DAR AHLAM, Ouarzazate, Morocco
In the deep midwinter, Morocco offers just the escape we crave: the crystalline light of the dry desert air beyond the Atlas Mountains, the scent of pink-tinted almond blossom, the sun-baked earth under foot. Dar Ahlam translates as “house of dreams”, and at this 19th-century kasbah, its current iteration created by the Parisian party planner Thierry Teyssier, a sense of theatricality is what defines the rhythm of the days. Picnic lunches are suddenly conjured in palm groves, massages are offered on a roof terrace or you will find yourself, after a sensational hammam, enjoying a candle-lit supper in a newly rose-garlanded bower. If you’re feeling adventurous, there are quad bikes and camel rides to nearby gorges and fortified villages, while children can ride donkeys through the palm plantations. Book with cazloyd.com
THE PARKER, Palm Springs
The Parker, on the estate formerly home to singing cowboy Gene Autry and later the pleasuredome of gameshow host Merv Griffin, has always been the place for a good time. A ’50s design classic with a ping-pong table, croquet lawn and two pools immortalised in many a Slim Aarons fashion shoot, it’s defined by its hip retro vibe. In the hotel restaurant, Mister Parker, for instance, a dimly lit cave of a room inspired by Studio 54, guests are given flashlights so they can see their food arrive. Bedrooms feature shagpile carpets and copies of Jacqueline Susann’s cult novel Valley of the Dolls. In February, the legendary dry desert air, known to locals and the celebrities who flock here as “Valium heat”, is at its most welcome and the Art Palm Springs festival and Modernism Week draw crowds from neighboring Los Angeles.
THE PALMYRA HOTEL, Baalbek, Lebanon
This almost 150-year-old historic hotel is a place like no other, with a roster of famous signatures in its leather-bound vistors’ book including Winston Churchill, Ella Fitzgerald, Nina Simone and Jean Cocteau.
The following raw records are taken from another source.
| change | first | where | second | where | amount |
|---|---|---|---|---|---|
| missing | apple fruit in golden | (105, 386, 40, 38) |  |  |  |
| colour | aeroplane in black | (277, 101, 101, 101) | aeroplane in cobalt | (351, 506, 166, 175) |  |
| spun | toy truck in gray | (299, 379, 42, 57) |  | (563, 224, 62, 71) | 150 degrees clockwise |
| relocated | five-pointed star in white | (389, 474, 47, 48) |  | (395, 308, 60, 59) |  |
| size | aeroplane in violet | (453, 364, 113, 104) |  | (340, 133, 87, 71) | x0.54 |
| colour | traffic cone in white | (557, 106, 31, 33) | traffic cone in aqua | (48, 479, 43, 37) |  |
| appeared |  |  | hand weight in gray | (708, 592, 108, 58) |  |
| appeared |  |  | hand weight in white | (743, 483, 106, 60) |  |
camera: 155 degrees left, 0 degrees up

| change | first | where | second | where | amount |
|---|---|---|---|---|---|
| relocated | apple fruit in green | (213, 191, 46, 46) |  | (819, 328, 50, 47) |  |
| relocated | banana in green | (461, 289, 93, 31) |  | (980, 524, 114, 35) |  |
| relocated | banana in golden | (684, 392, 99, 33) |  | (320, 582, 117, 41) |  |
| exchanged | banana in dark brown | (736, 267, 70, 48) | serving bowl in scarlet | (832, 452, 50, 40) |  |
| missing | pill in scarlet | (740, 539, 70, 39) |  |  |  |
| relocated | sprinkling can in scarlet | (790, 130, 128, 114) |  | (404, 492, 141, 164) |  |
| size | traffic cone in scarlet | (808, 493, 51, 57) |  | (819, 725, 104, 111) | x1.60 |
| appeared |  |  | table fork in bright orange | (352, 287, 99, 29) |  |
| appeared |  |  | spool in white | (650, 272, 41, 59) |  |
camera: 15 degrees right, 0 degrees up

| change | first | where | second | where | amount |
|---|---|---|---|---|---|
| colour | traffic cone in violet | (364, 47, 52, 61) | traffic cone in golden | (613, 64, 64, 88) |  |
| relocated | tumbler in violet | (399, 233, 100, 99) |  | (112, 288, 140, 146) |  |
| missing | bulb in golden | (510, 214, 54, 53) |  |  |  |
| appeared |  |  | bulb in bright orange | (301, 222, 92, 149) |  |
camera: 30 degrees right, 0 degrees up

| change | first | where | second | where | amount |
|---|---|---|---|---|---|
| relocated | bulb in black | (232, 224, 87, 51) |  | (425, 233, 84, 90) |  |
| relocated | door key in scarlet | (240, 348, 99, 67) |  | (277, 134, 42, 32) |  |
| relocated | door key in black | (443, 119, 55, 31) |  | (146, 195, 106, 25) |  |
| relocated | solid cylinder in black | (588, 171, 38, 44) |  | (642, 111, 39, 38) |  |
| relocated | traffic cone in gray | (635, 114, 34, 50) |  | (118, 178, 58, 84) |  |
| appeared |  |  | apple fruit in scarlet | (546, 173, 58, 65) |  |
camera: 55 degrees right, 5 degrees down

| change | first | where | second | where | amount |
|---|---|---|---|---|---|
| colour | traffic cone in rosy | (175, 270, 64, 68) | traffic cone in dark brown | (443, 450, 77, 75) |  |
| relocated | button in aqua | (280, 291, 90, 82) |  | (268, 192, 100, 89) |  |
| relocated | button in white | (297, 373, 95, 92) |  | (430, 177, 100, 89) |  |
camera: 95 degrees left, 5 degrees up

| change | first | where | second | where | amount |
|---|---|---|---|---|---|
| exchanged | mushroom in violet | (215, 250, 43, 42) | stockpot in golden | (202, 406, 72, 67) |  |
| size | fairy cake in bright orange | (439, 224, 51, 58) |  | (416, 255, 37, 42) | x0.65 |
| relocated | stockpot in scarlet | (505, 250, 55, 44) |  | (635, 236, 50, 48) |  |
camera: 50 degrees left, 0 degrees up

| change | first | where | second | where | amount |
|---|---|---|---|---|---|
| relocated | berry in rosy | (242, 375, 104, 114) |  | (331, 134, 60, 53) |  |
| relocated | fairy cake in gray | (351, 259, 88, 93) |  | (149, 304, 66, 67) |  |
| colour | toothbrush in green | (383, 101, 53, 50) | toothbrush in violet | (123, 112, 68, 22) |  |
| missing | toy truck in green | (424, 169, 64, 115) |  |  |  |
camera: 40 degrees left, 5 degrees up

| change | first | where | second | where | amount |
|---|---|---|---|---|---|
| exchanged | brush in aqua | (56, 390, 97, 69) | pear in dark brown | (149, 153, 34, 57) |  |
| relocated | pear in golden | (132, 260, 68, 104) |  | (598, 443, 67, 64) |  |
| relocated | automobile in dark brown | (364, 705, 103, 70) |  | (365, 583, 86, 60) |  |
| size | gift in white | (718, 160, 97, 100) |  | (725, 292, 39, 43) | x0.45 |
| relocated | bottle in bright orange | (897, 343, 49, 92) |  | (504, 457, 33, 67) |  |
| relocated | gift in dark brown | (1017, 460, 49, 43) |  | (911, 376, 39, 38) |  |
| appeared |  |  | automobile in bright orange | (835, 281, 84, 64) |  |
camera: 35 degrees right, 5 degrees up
It is a true time warp, its old-world splendor enhanced by its large state rooms and bedrooms filled with precious antiques. Faded maps and mildewed books line the walls, and there are busts of Roman emperors and oil paintings of the Baalbek ruins that lie just across the road – themselves reason enough to visit the country. This hotel is nirvana for romantics to whom the past and a sense of atmosphere are more important than constant hot water and slick service, while next-door sister hotel L’Annexe offers a more luxurious experience. What’s more, staying here will enable you to get up early enough to have the entire complex of Roman ruins to yourself. Book with redsavannah.com
THE KENSINGTON, London
This spacious and stylish hotel close to Hyde Park and museum-land, in a quiet corner of London’s South Kensington, manages to be all things to all people. Its friendly staff will organise bikes for families; the bar is a destination hotspot for locals; and the legendary themed teas, inspired by London’s architectural landmarks, draw international visitors and groups celebrating landmark birthdays. With its softly lit chandeliers and cocooning armchairs beside crackling fires, The Kensington is also the perfect place for an elegant Valentine’s Day celebration. For a memorable evening, book the fairy-light-strewn heated Winter Portico leading out from the main drawing rooms, which becomes a private dining stage set for two.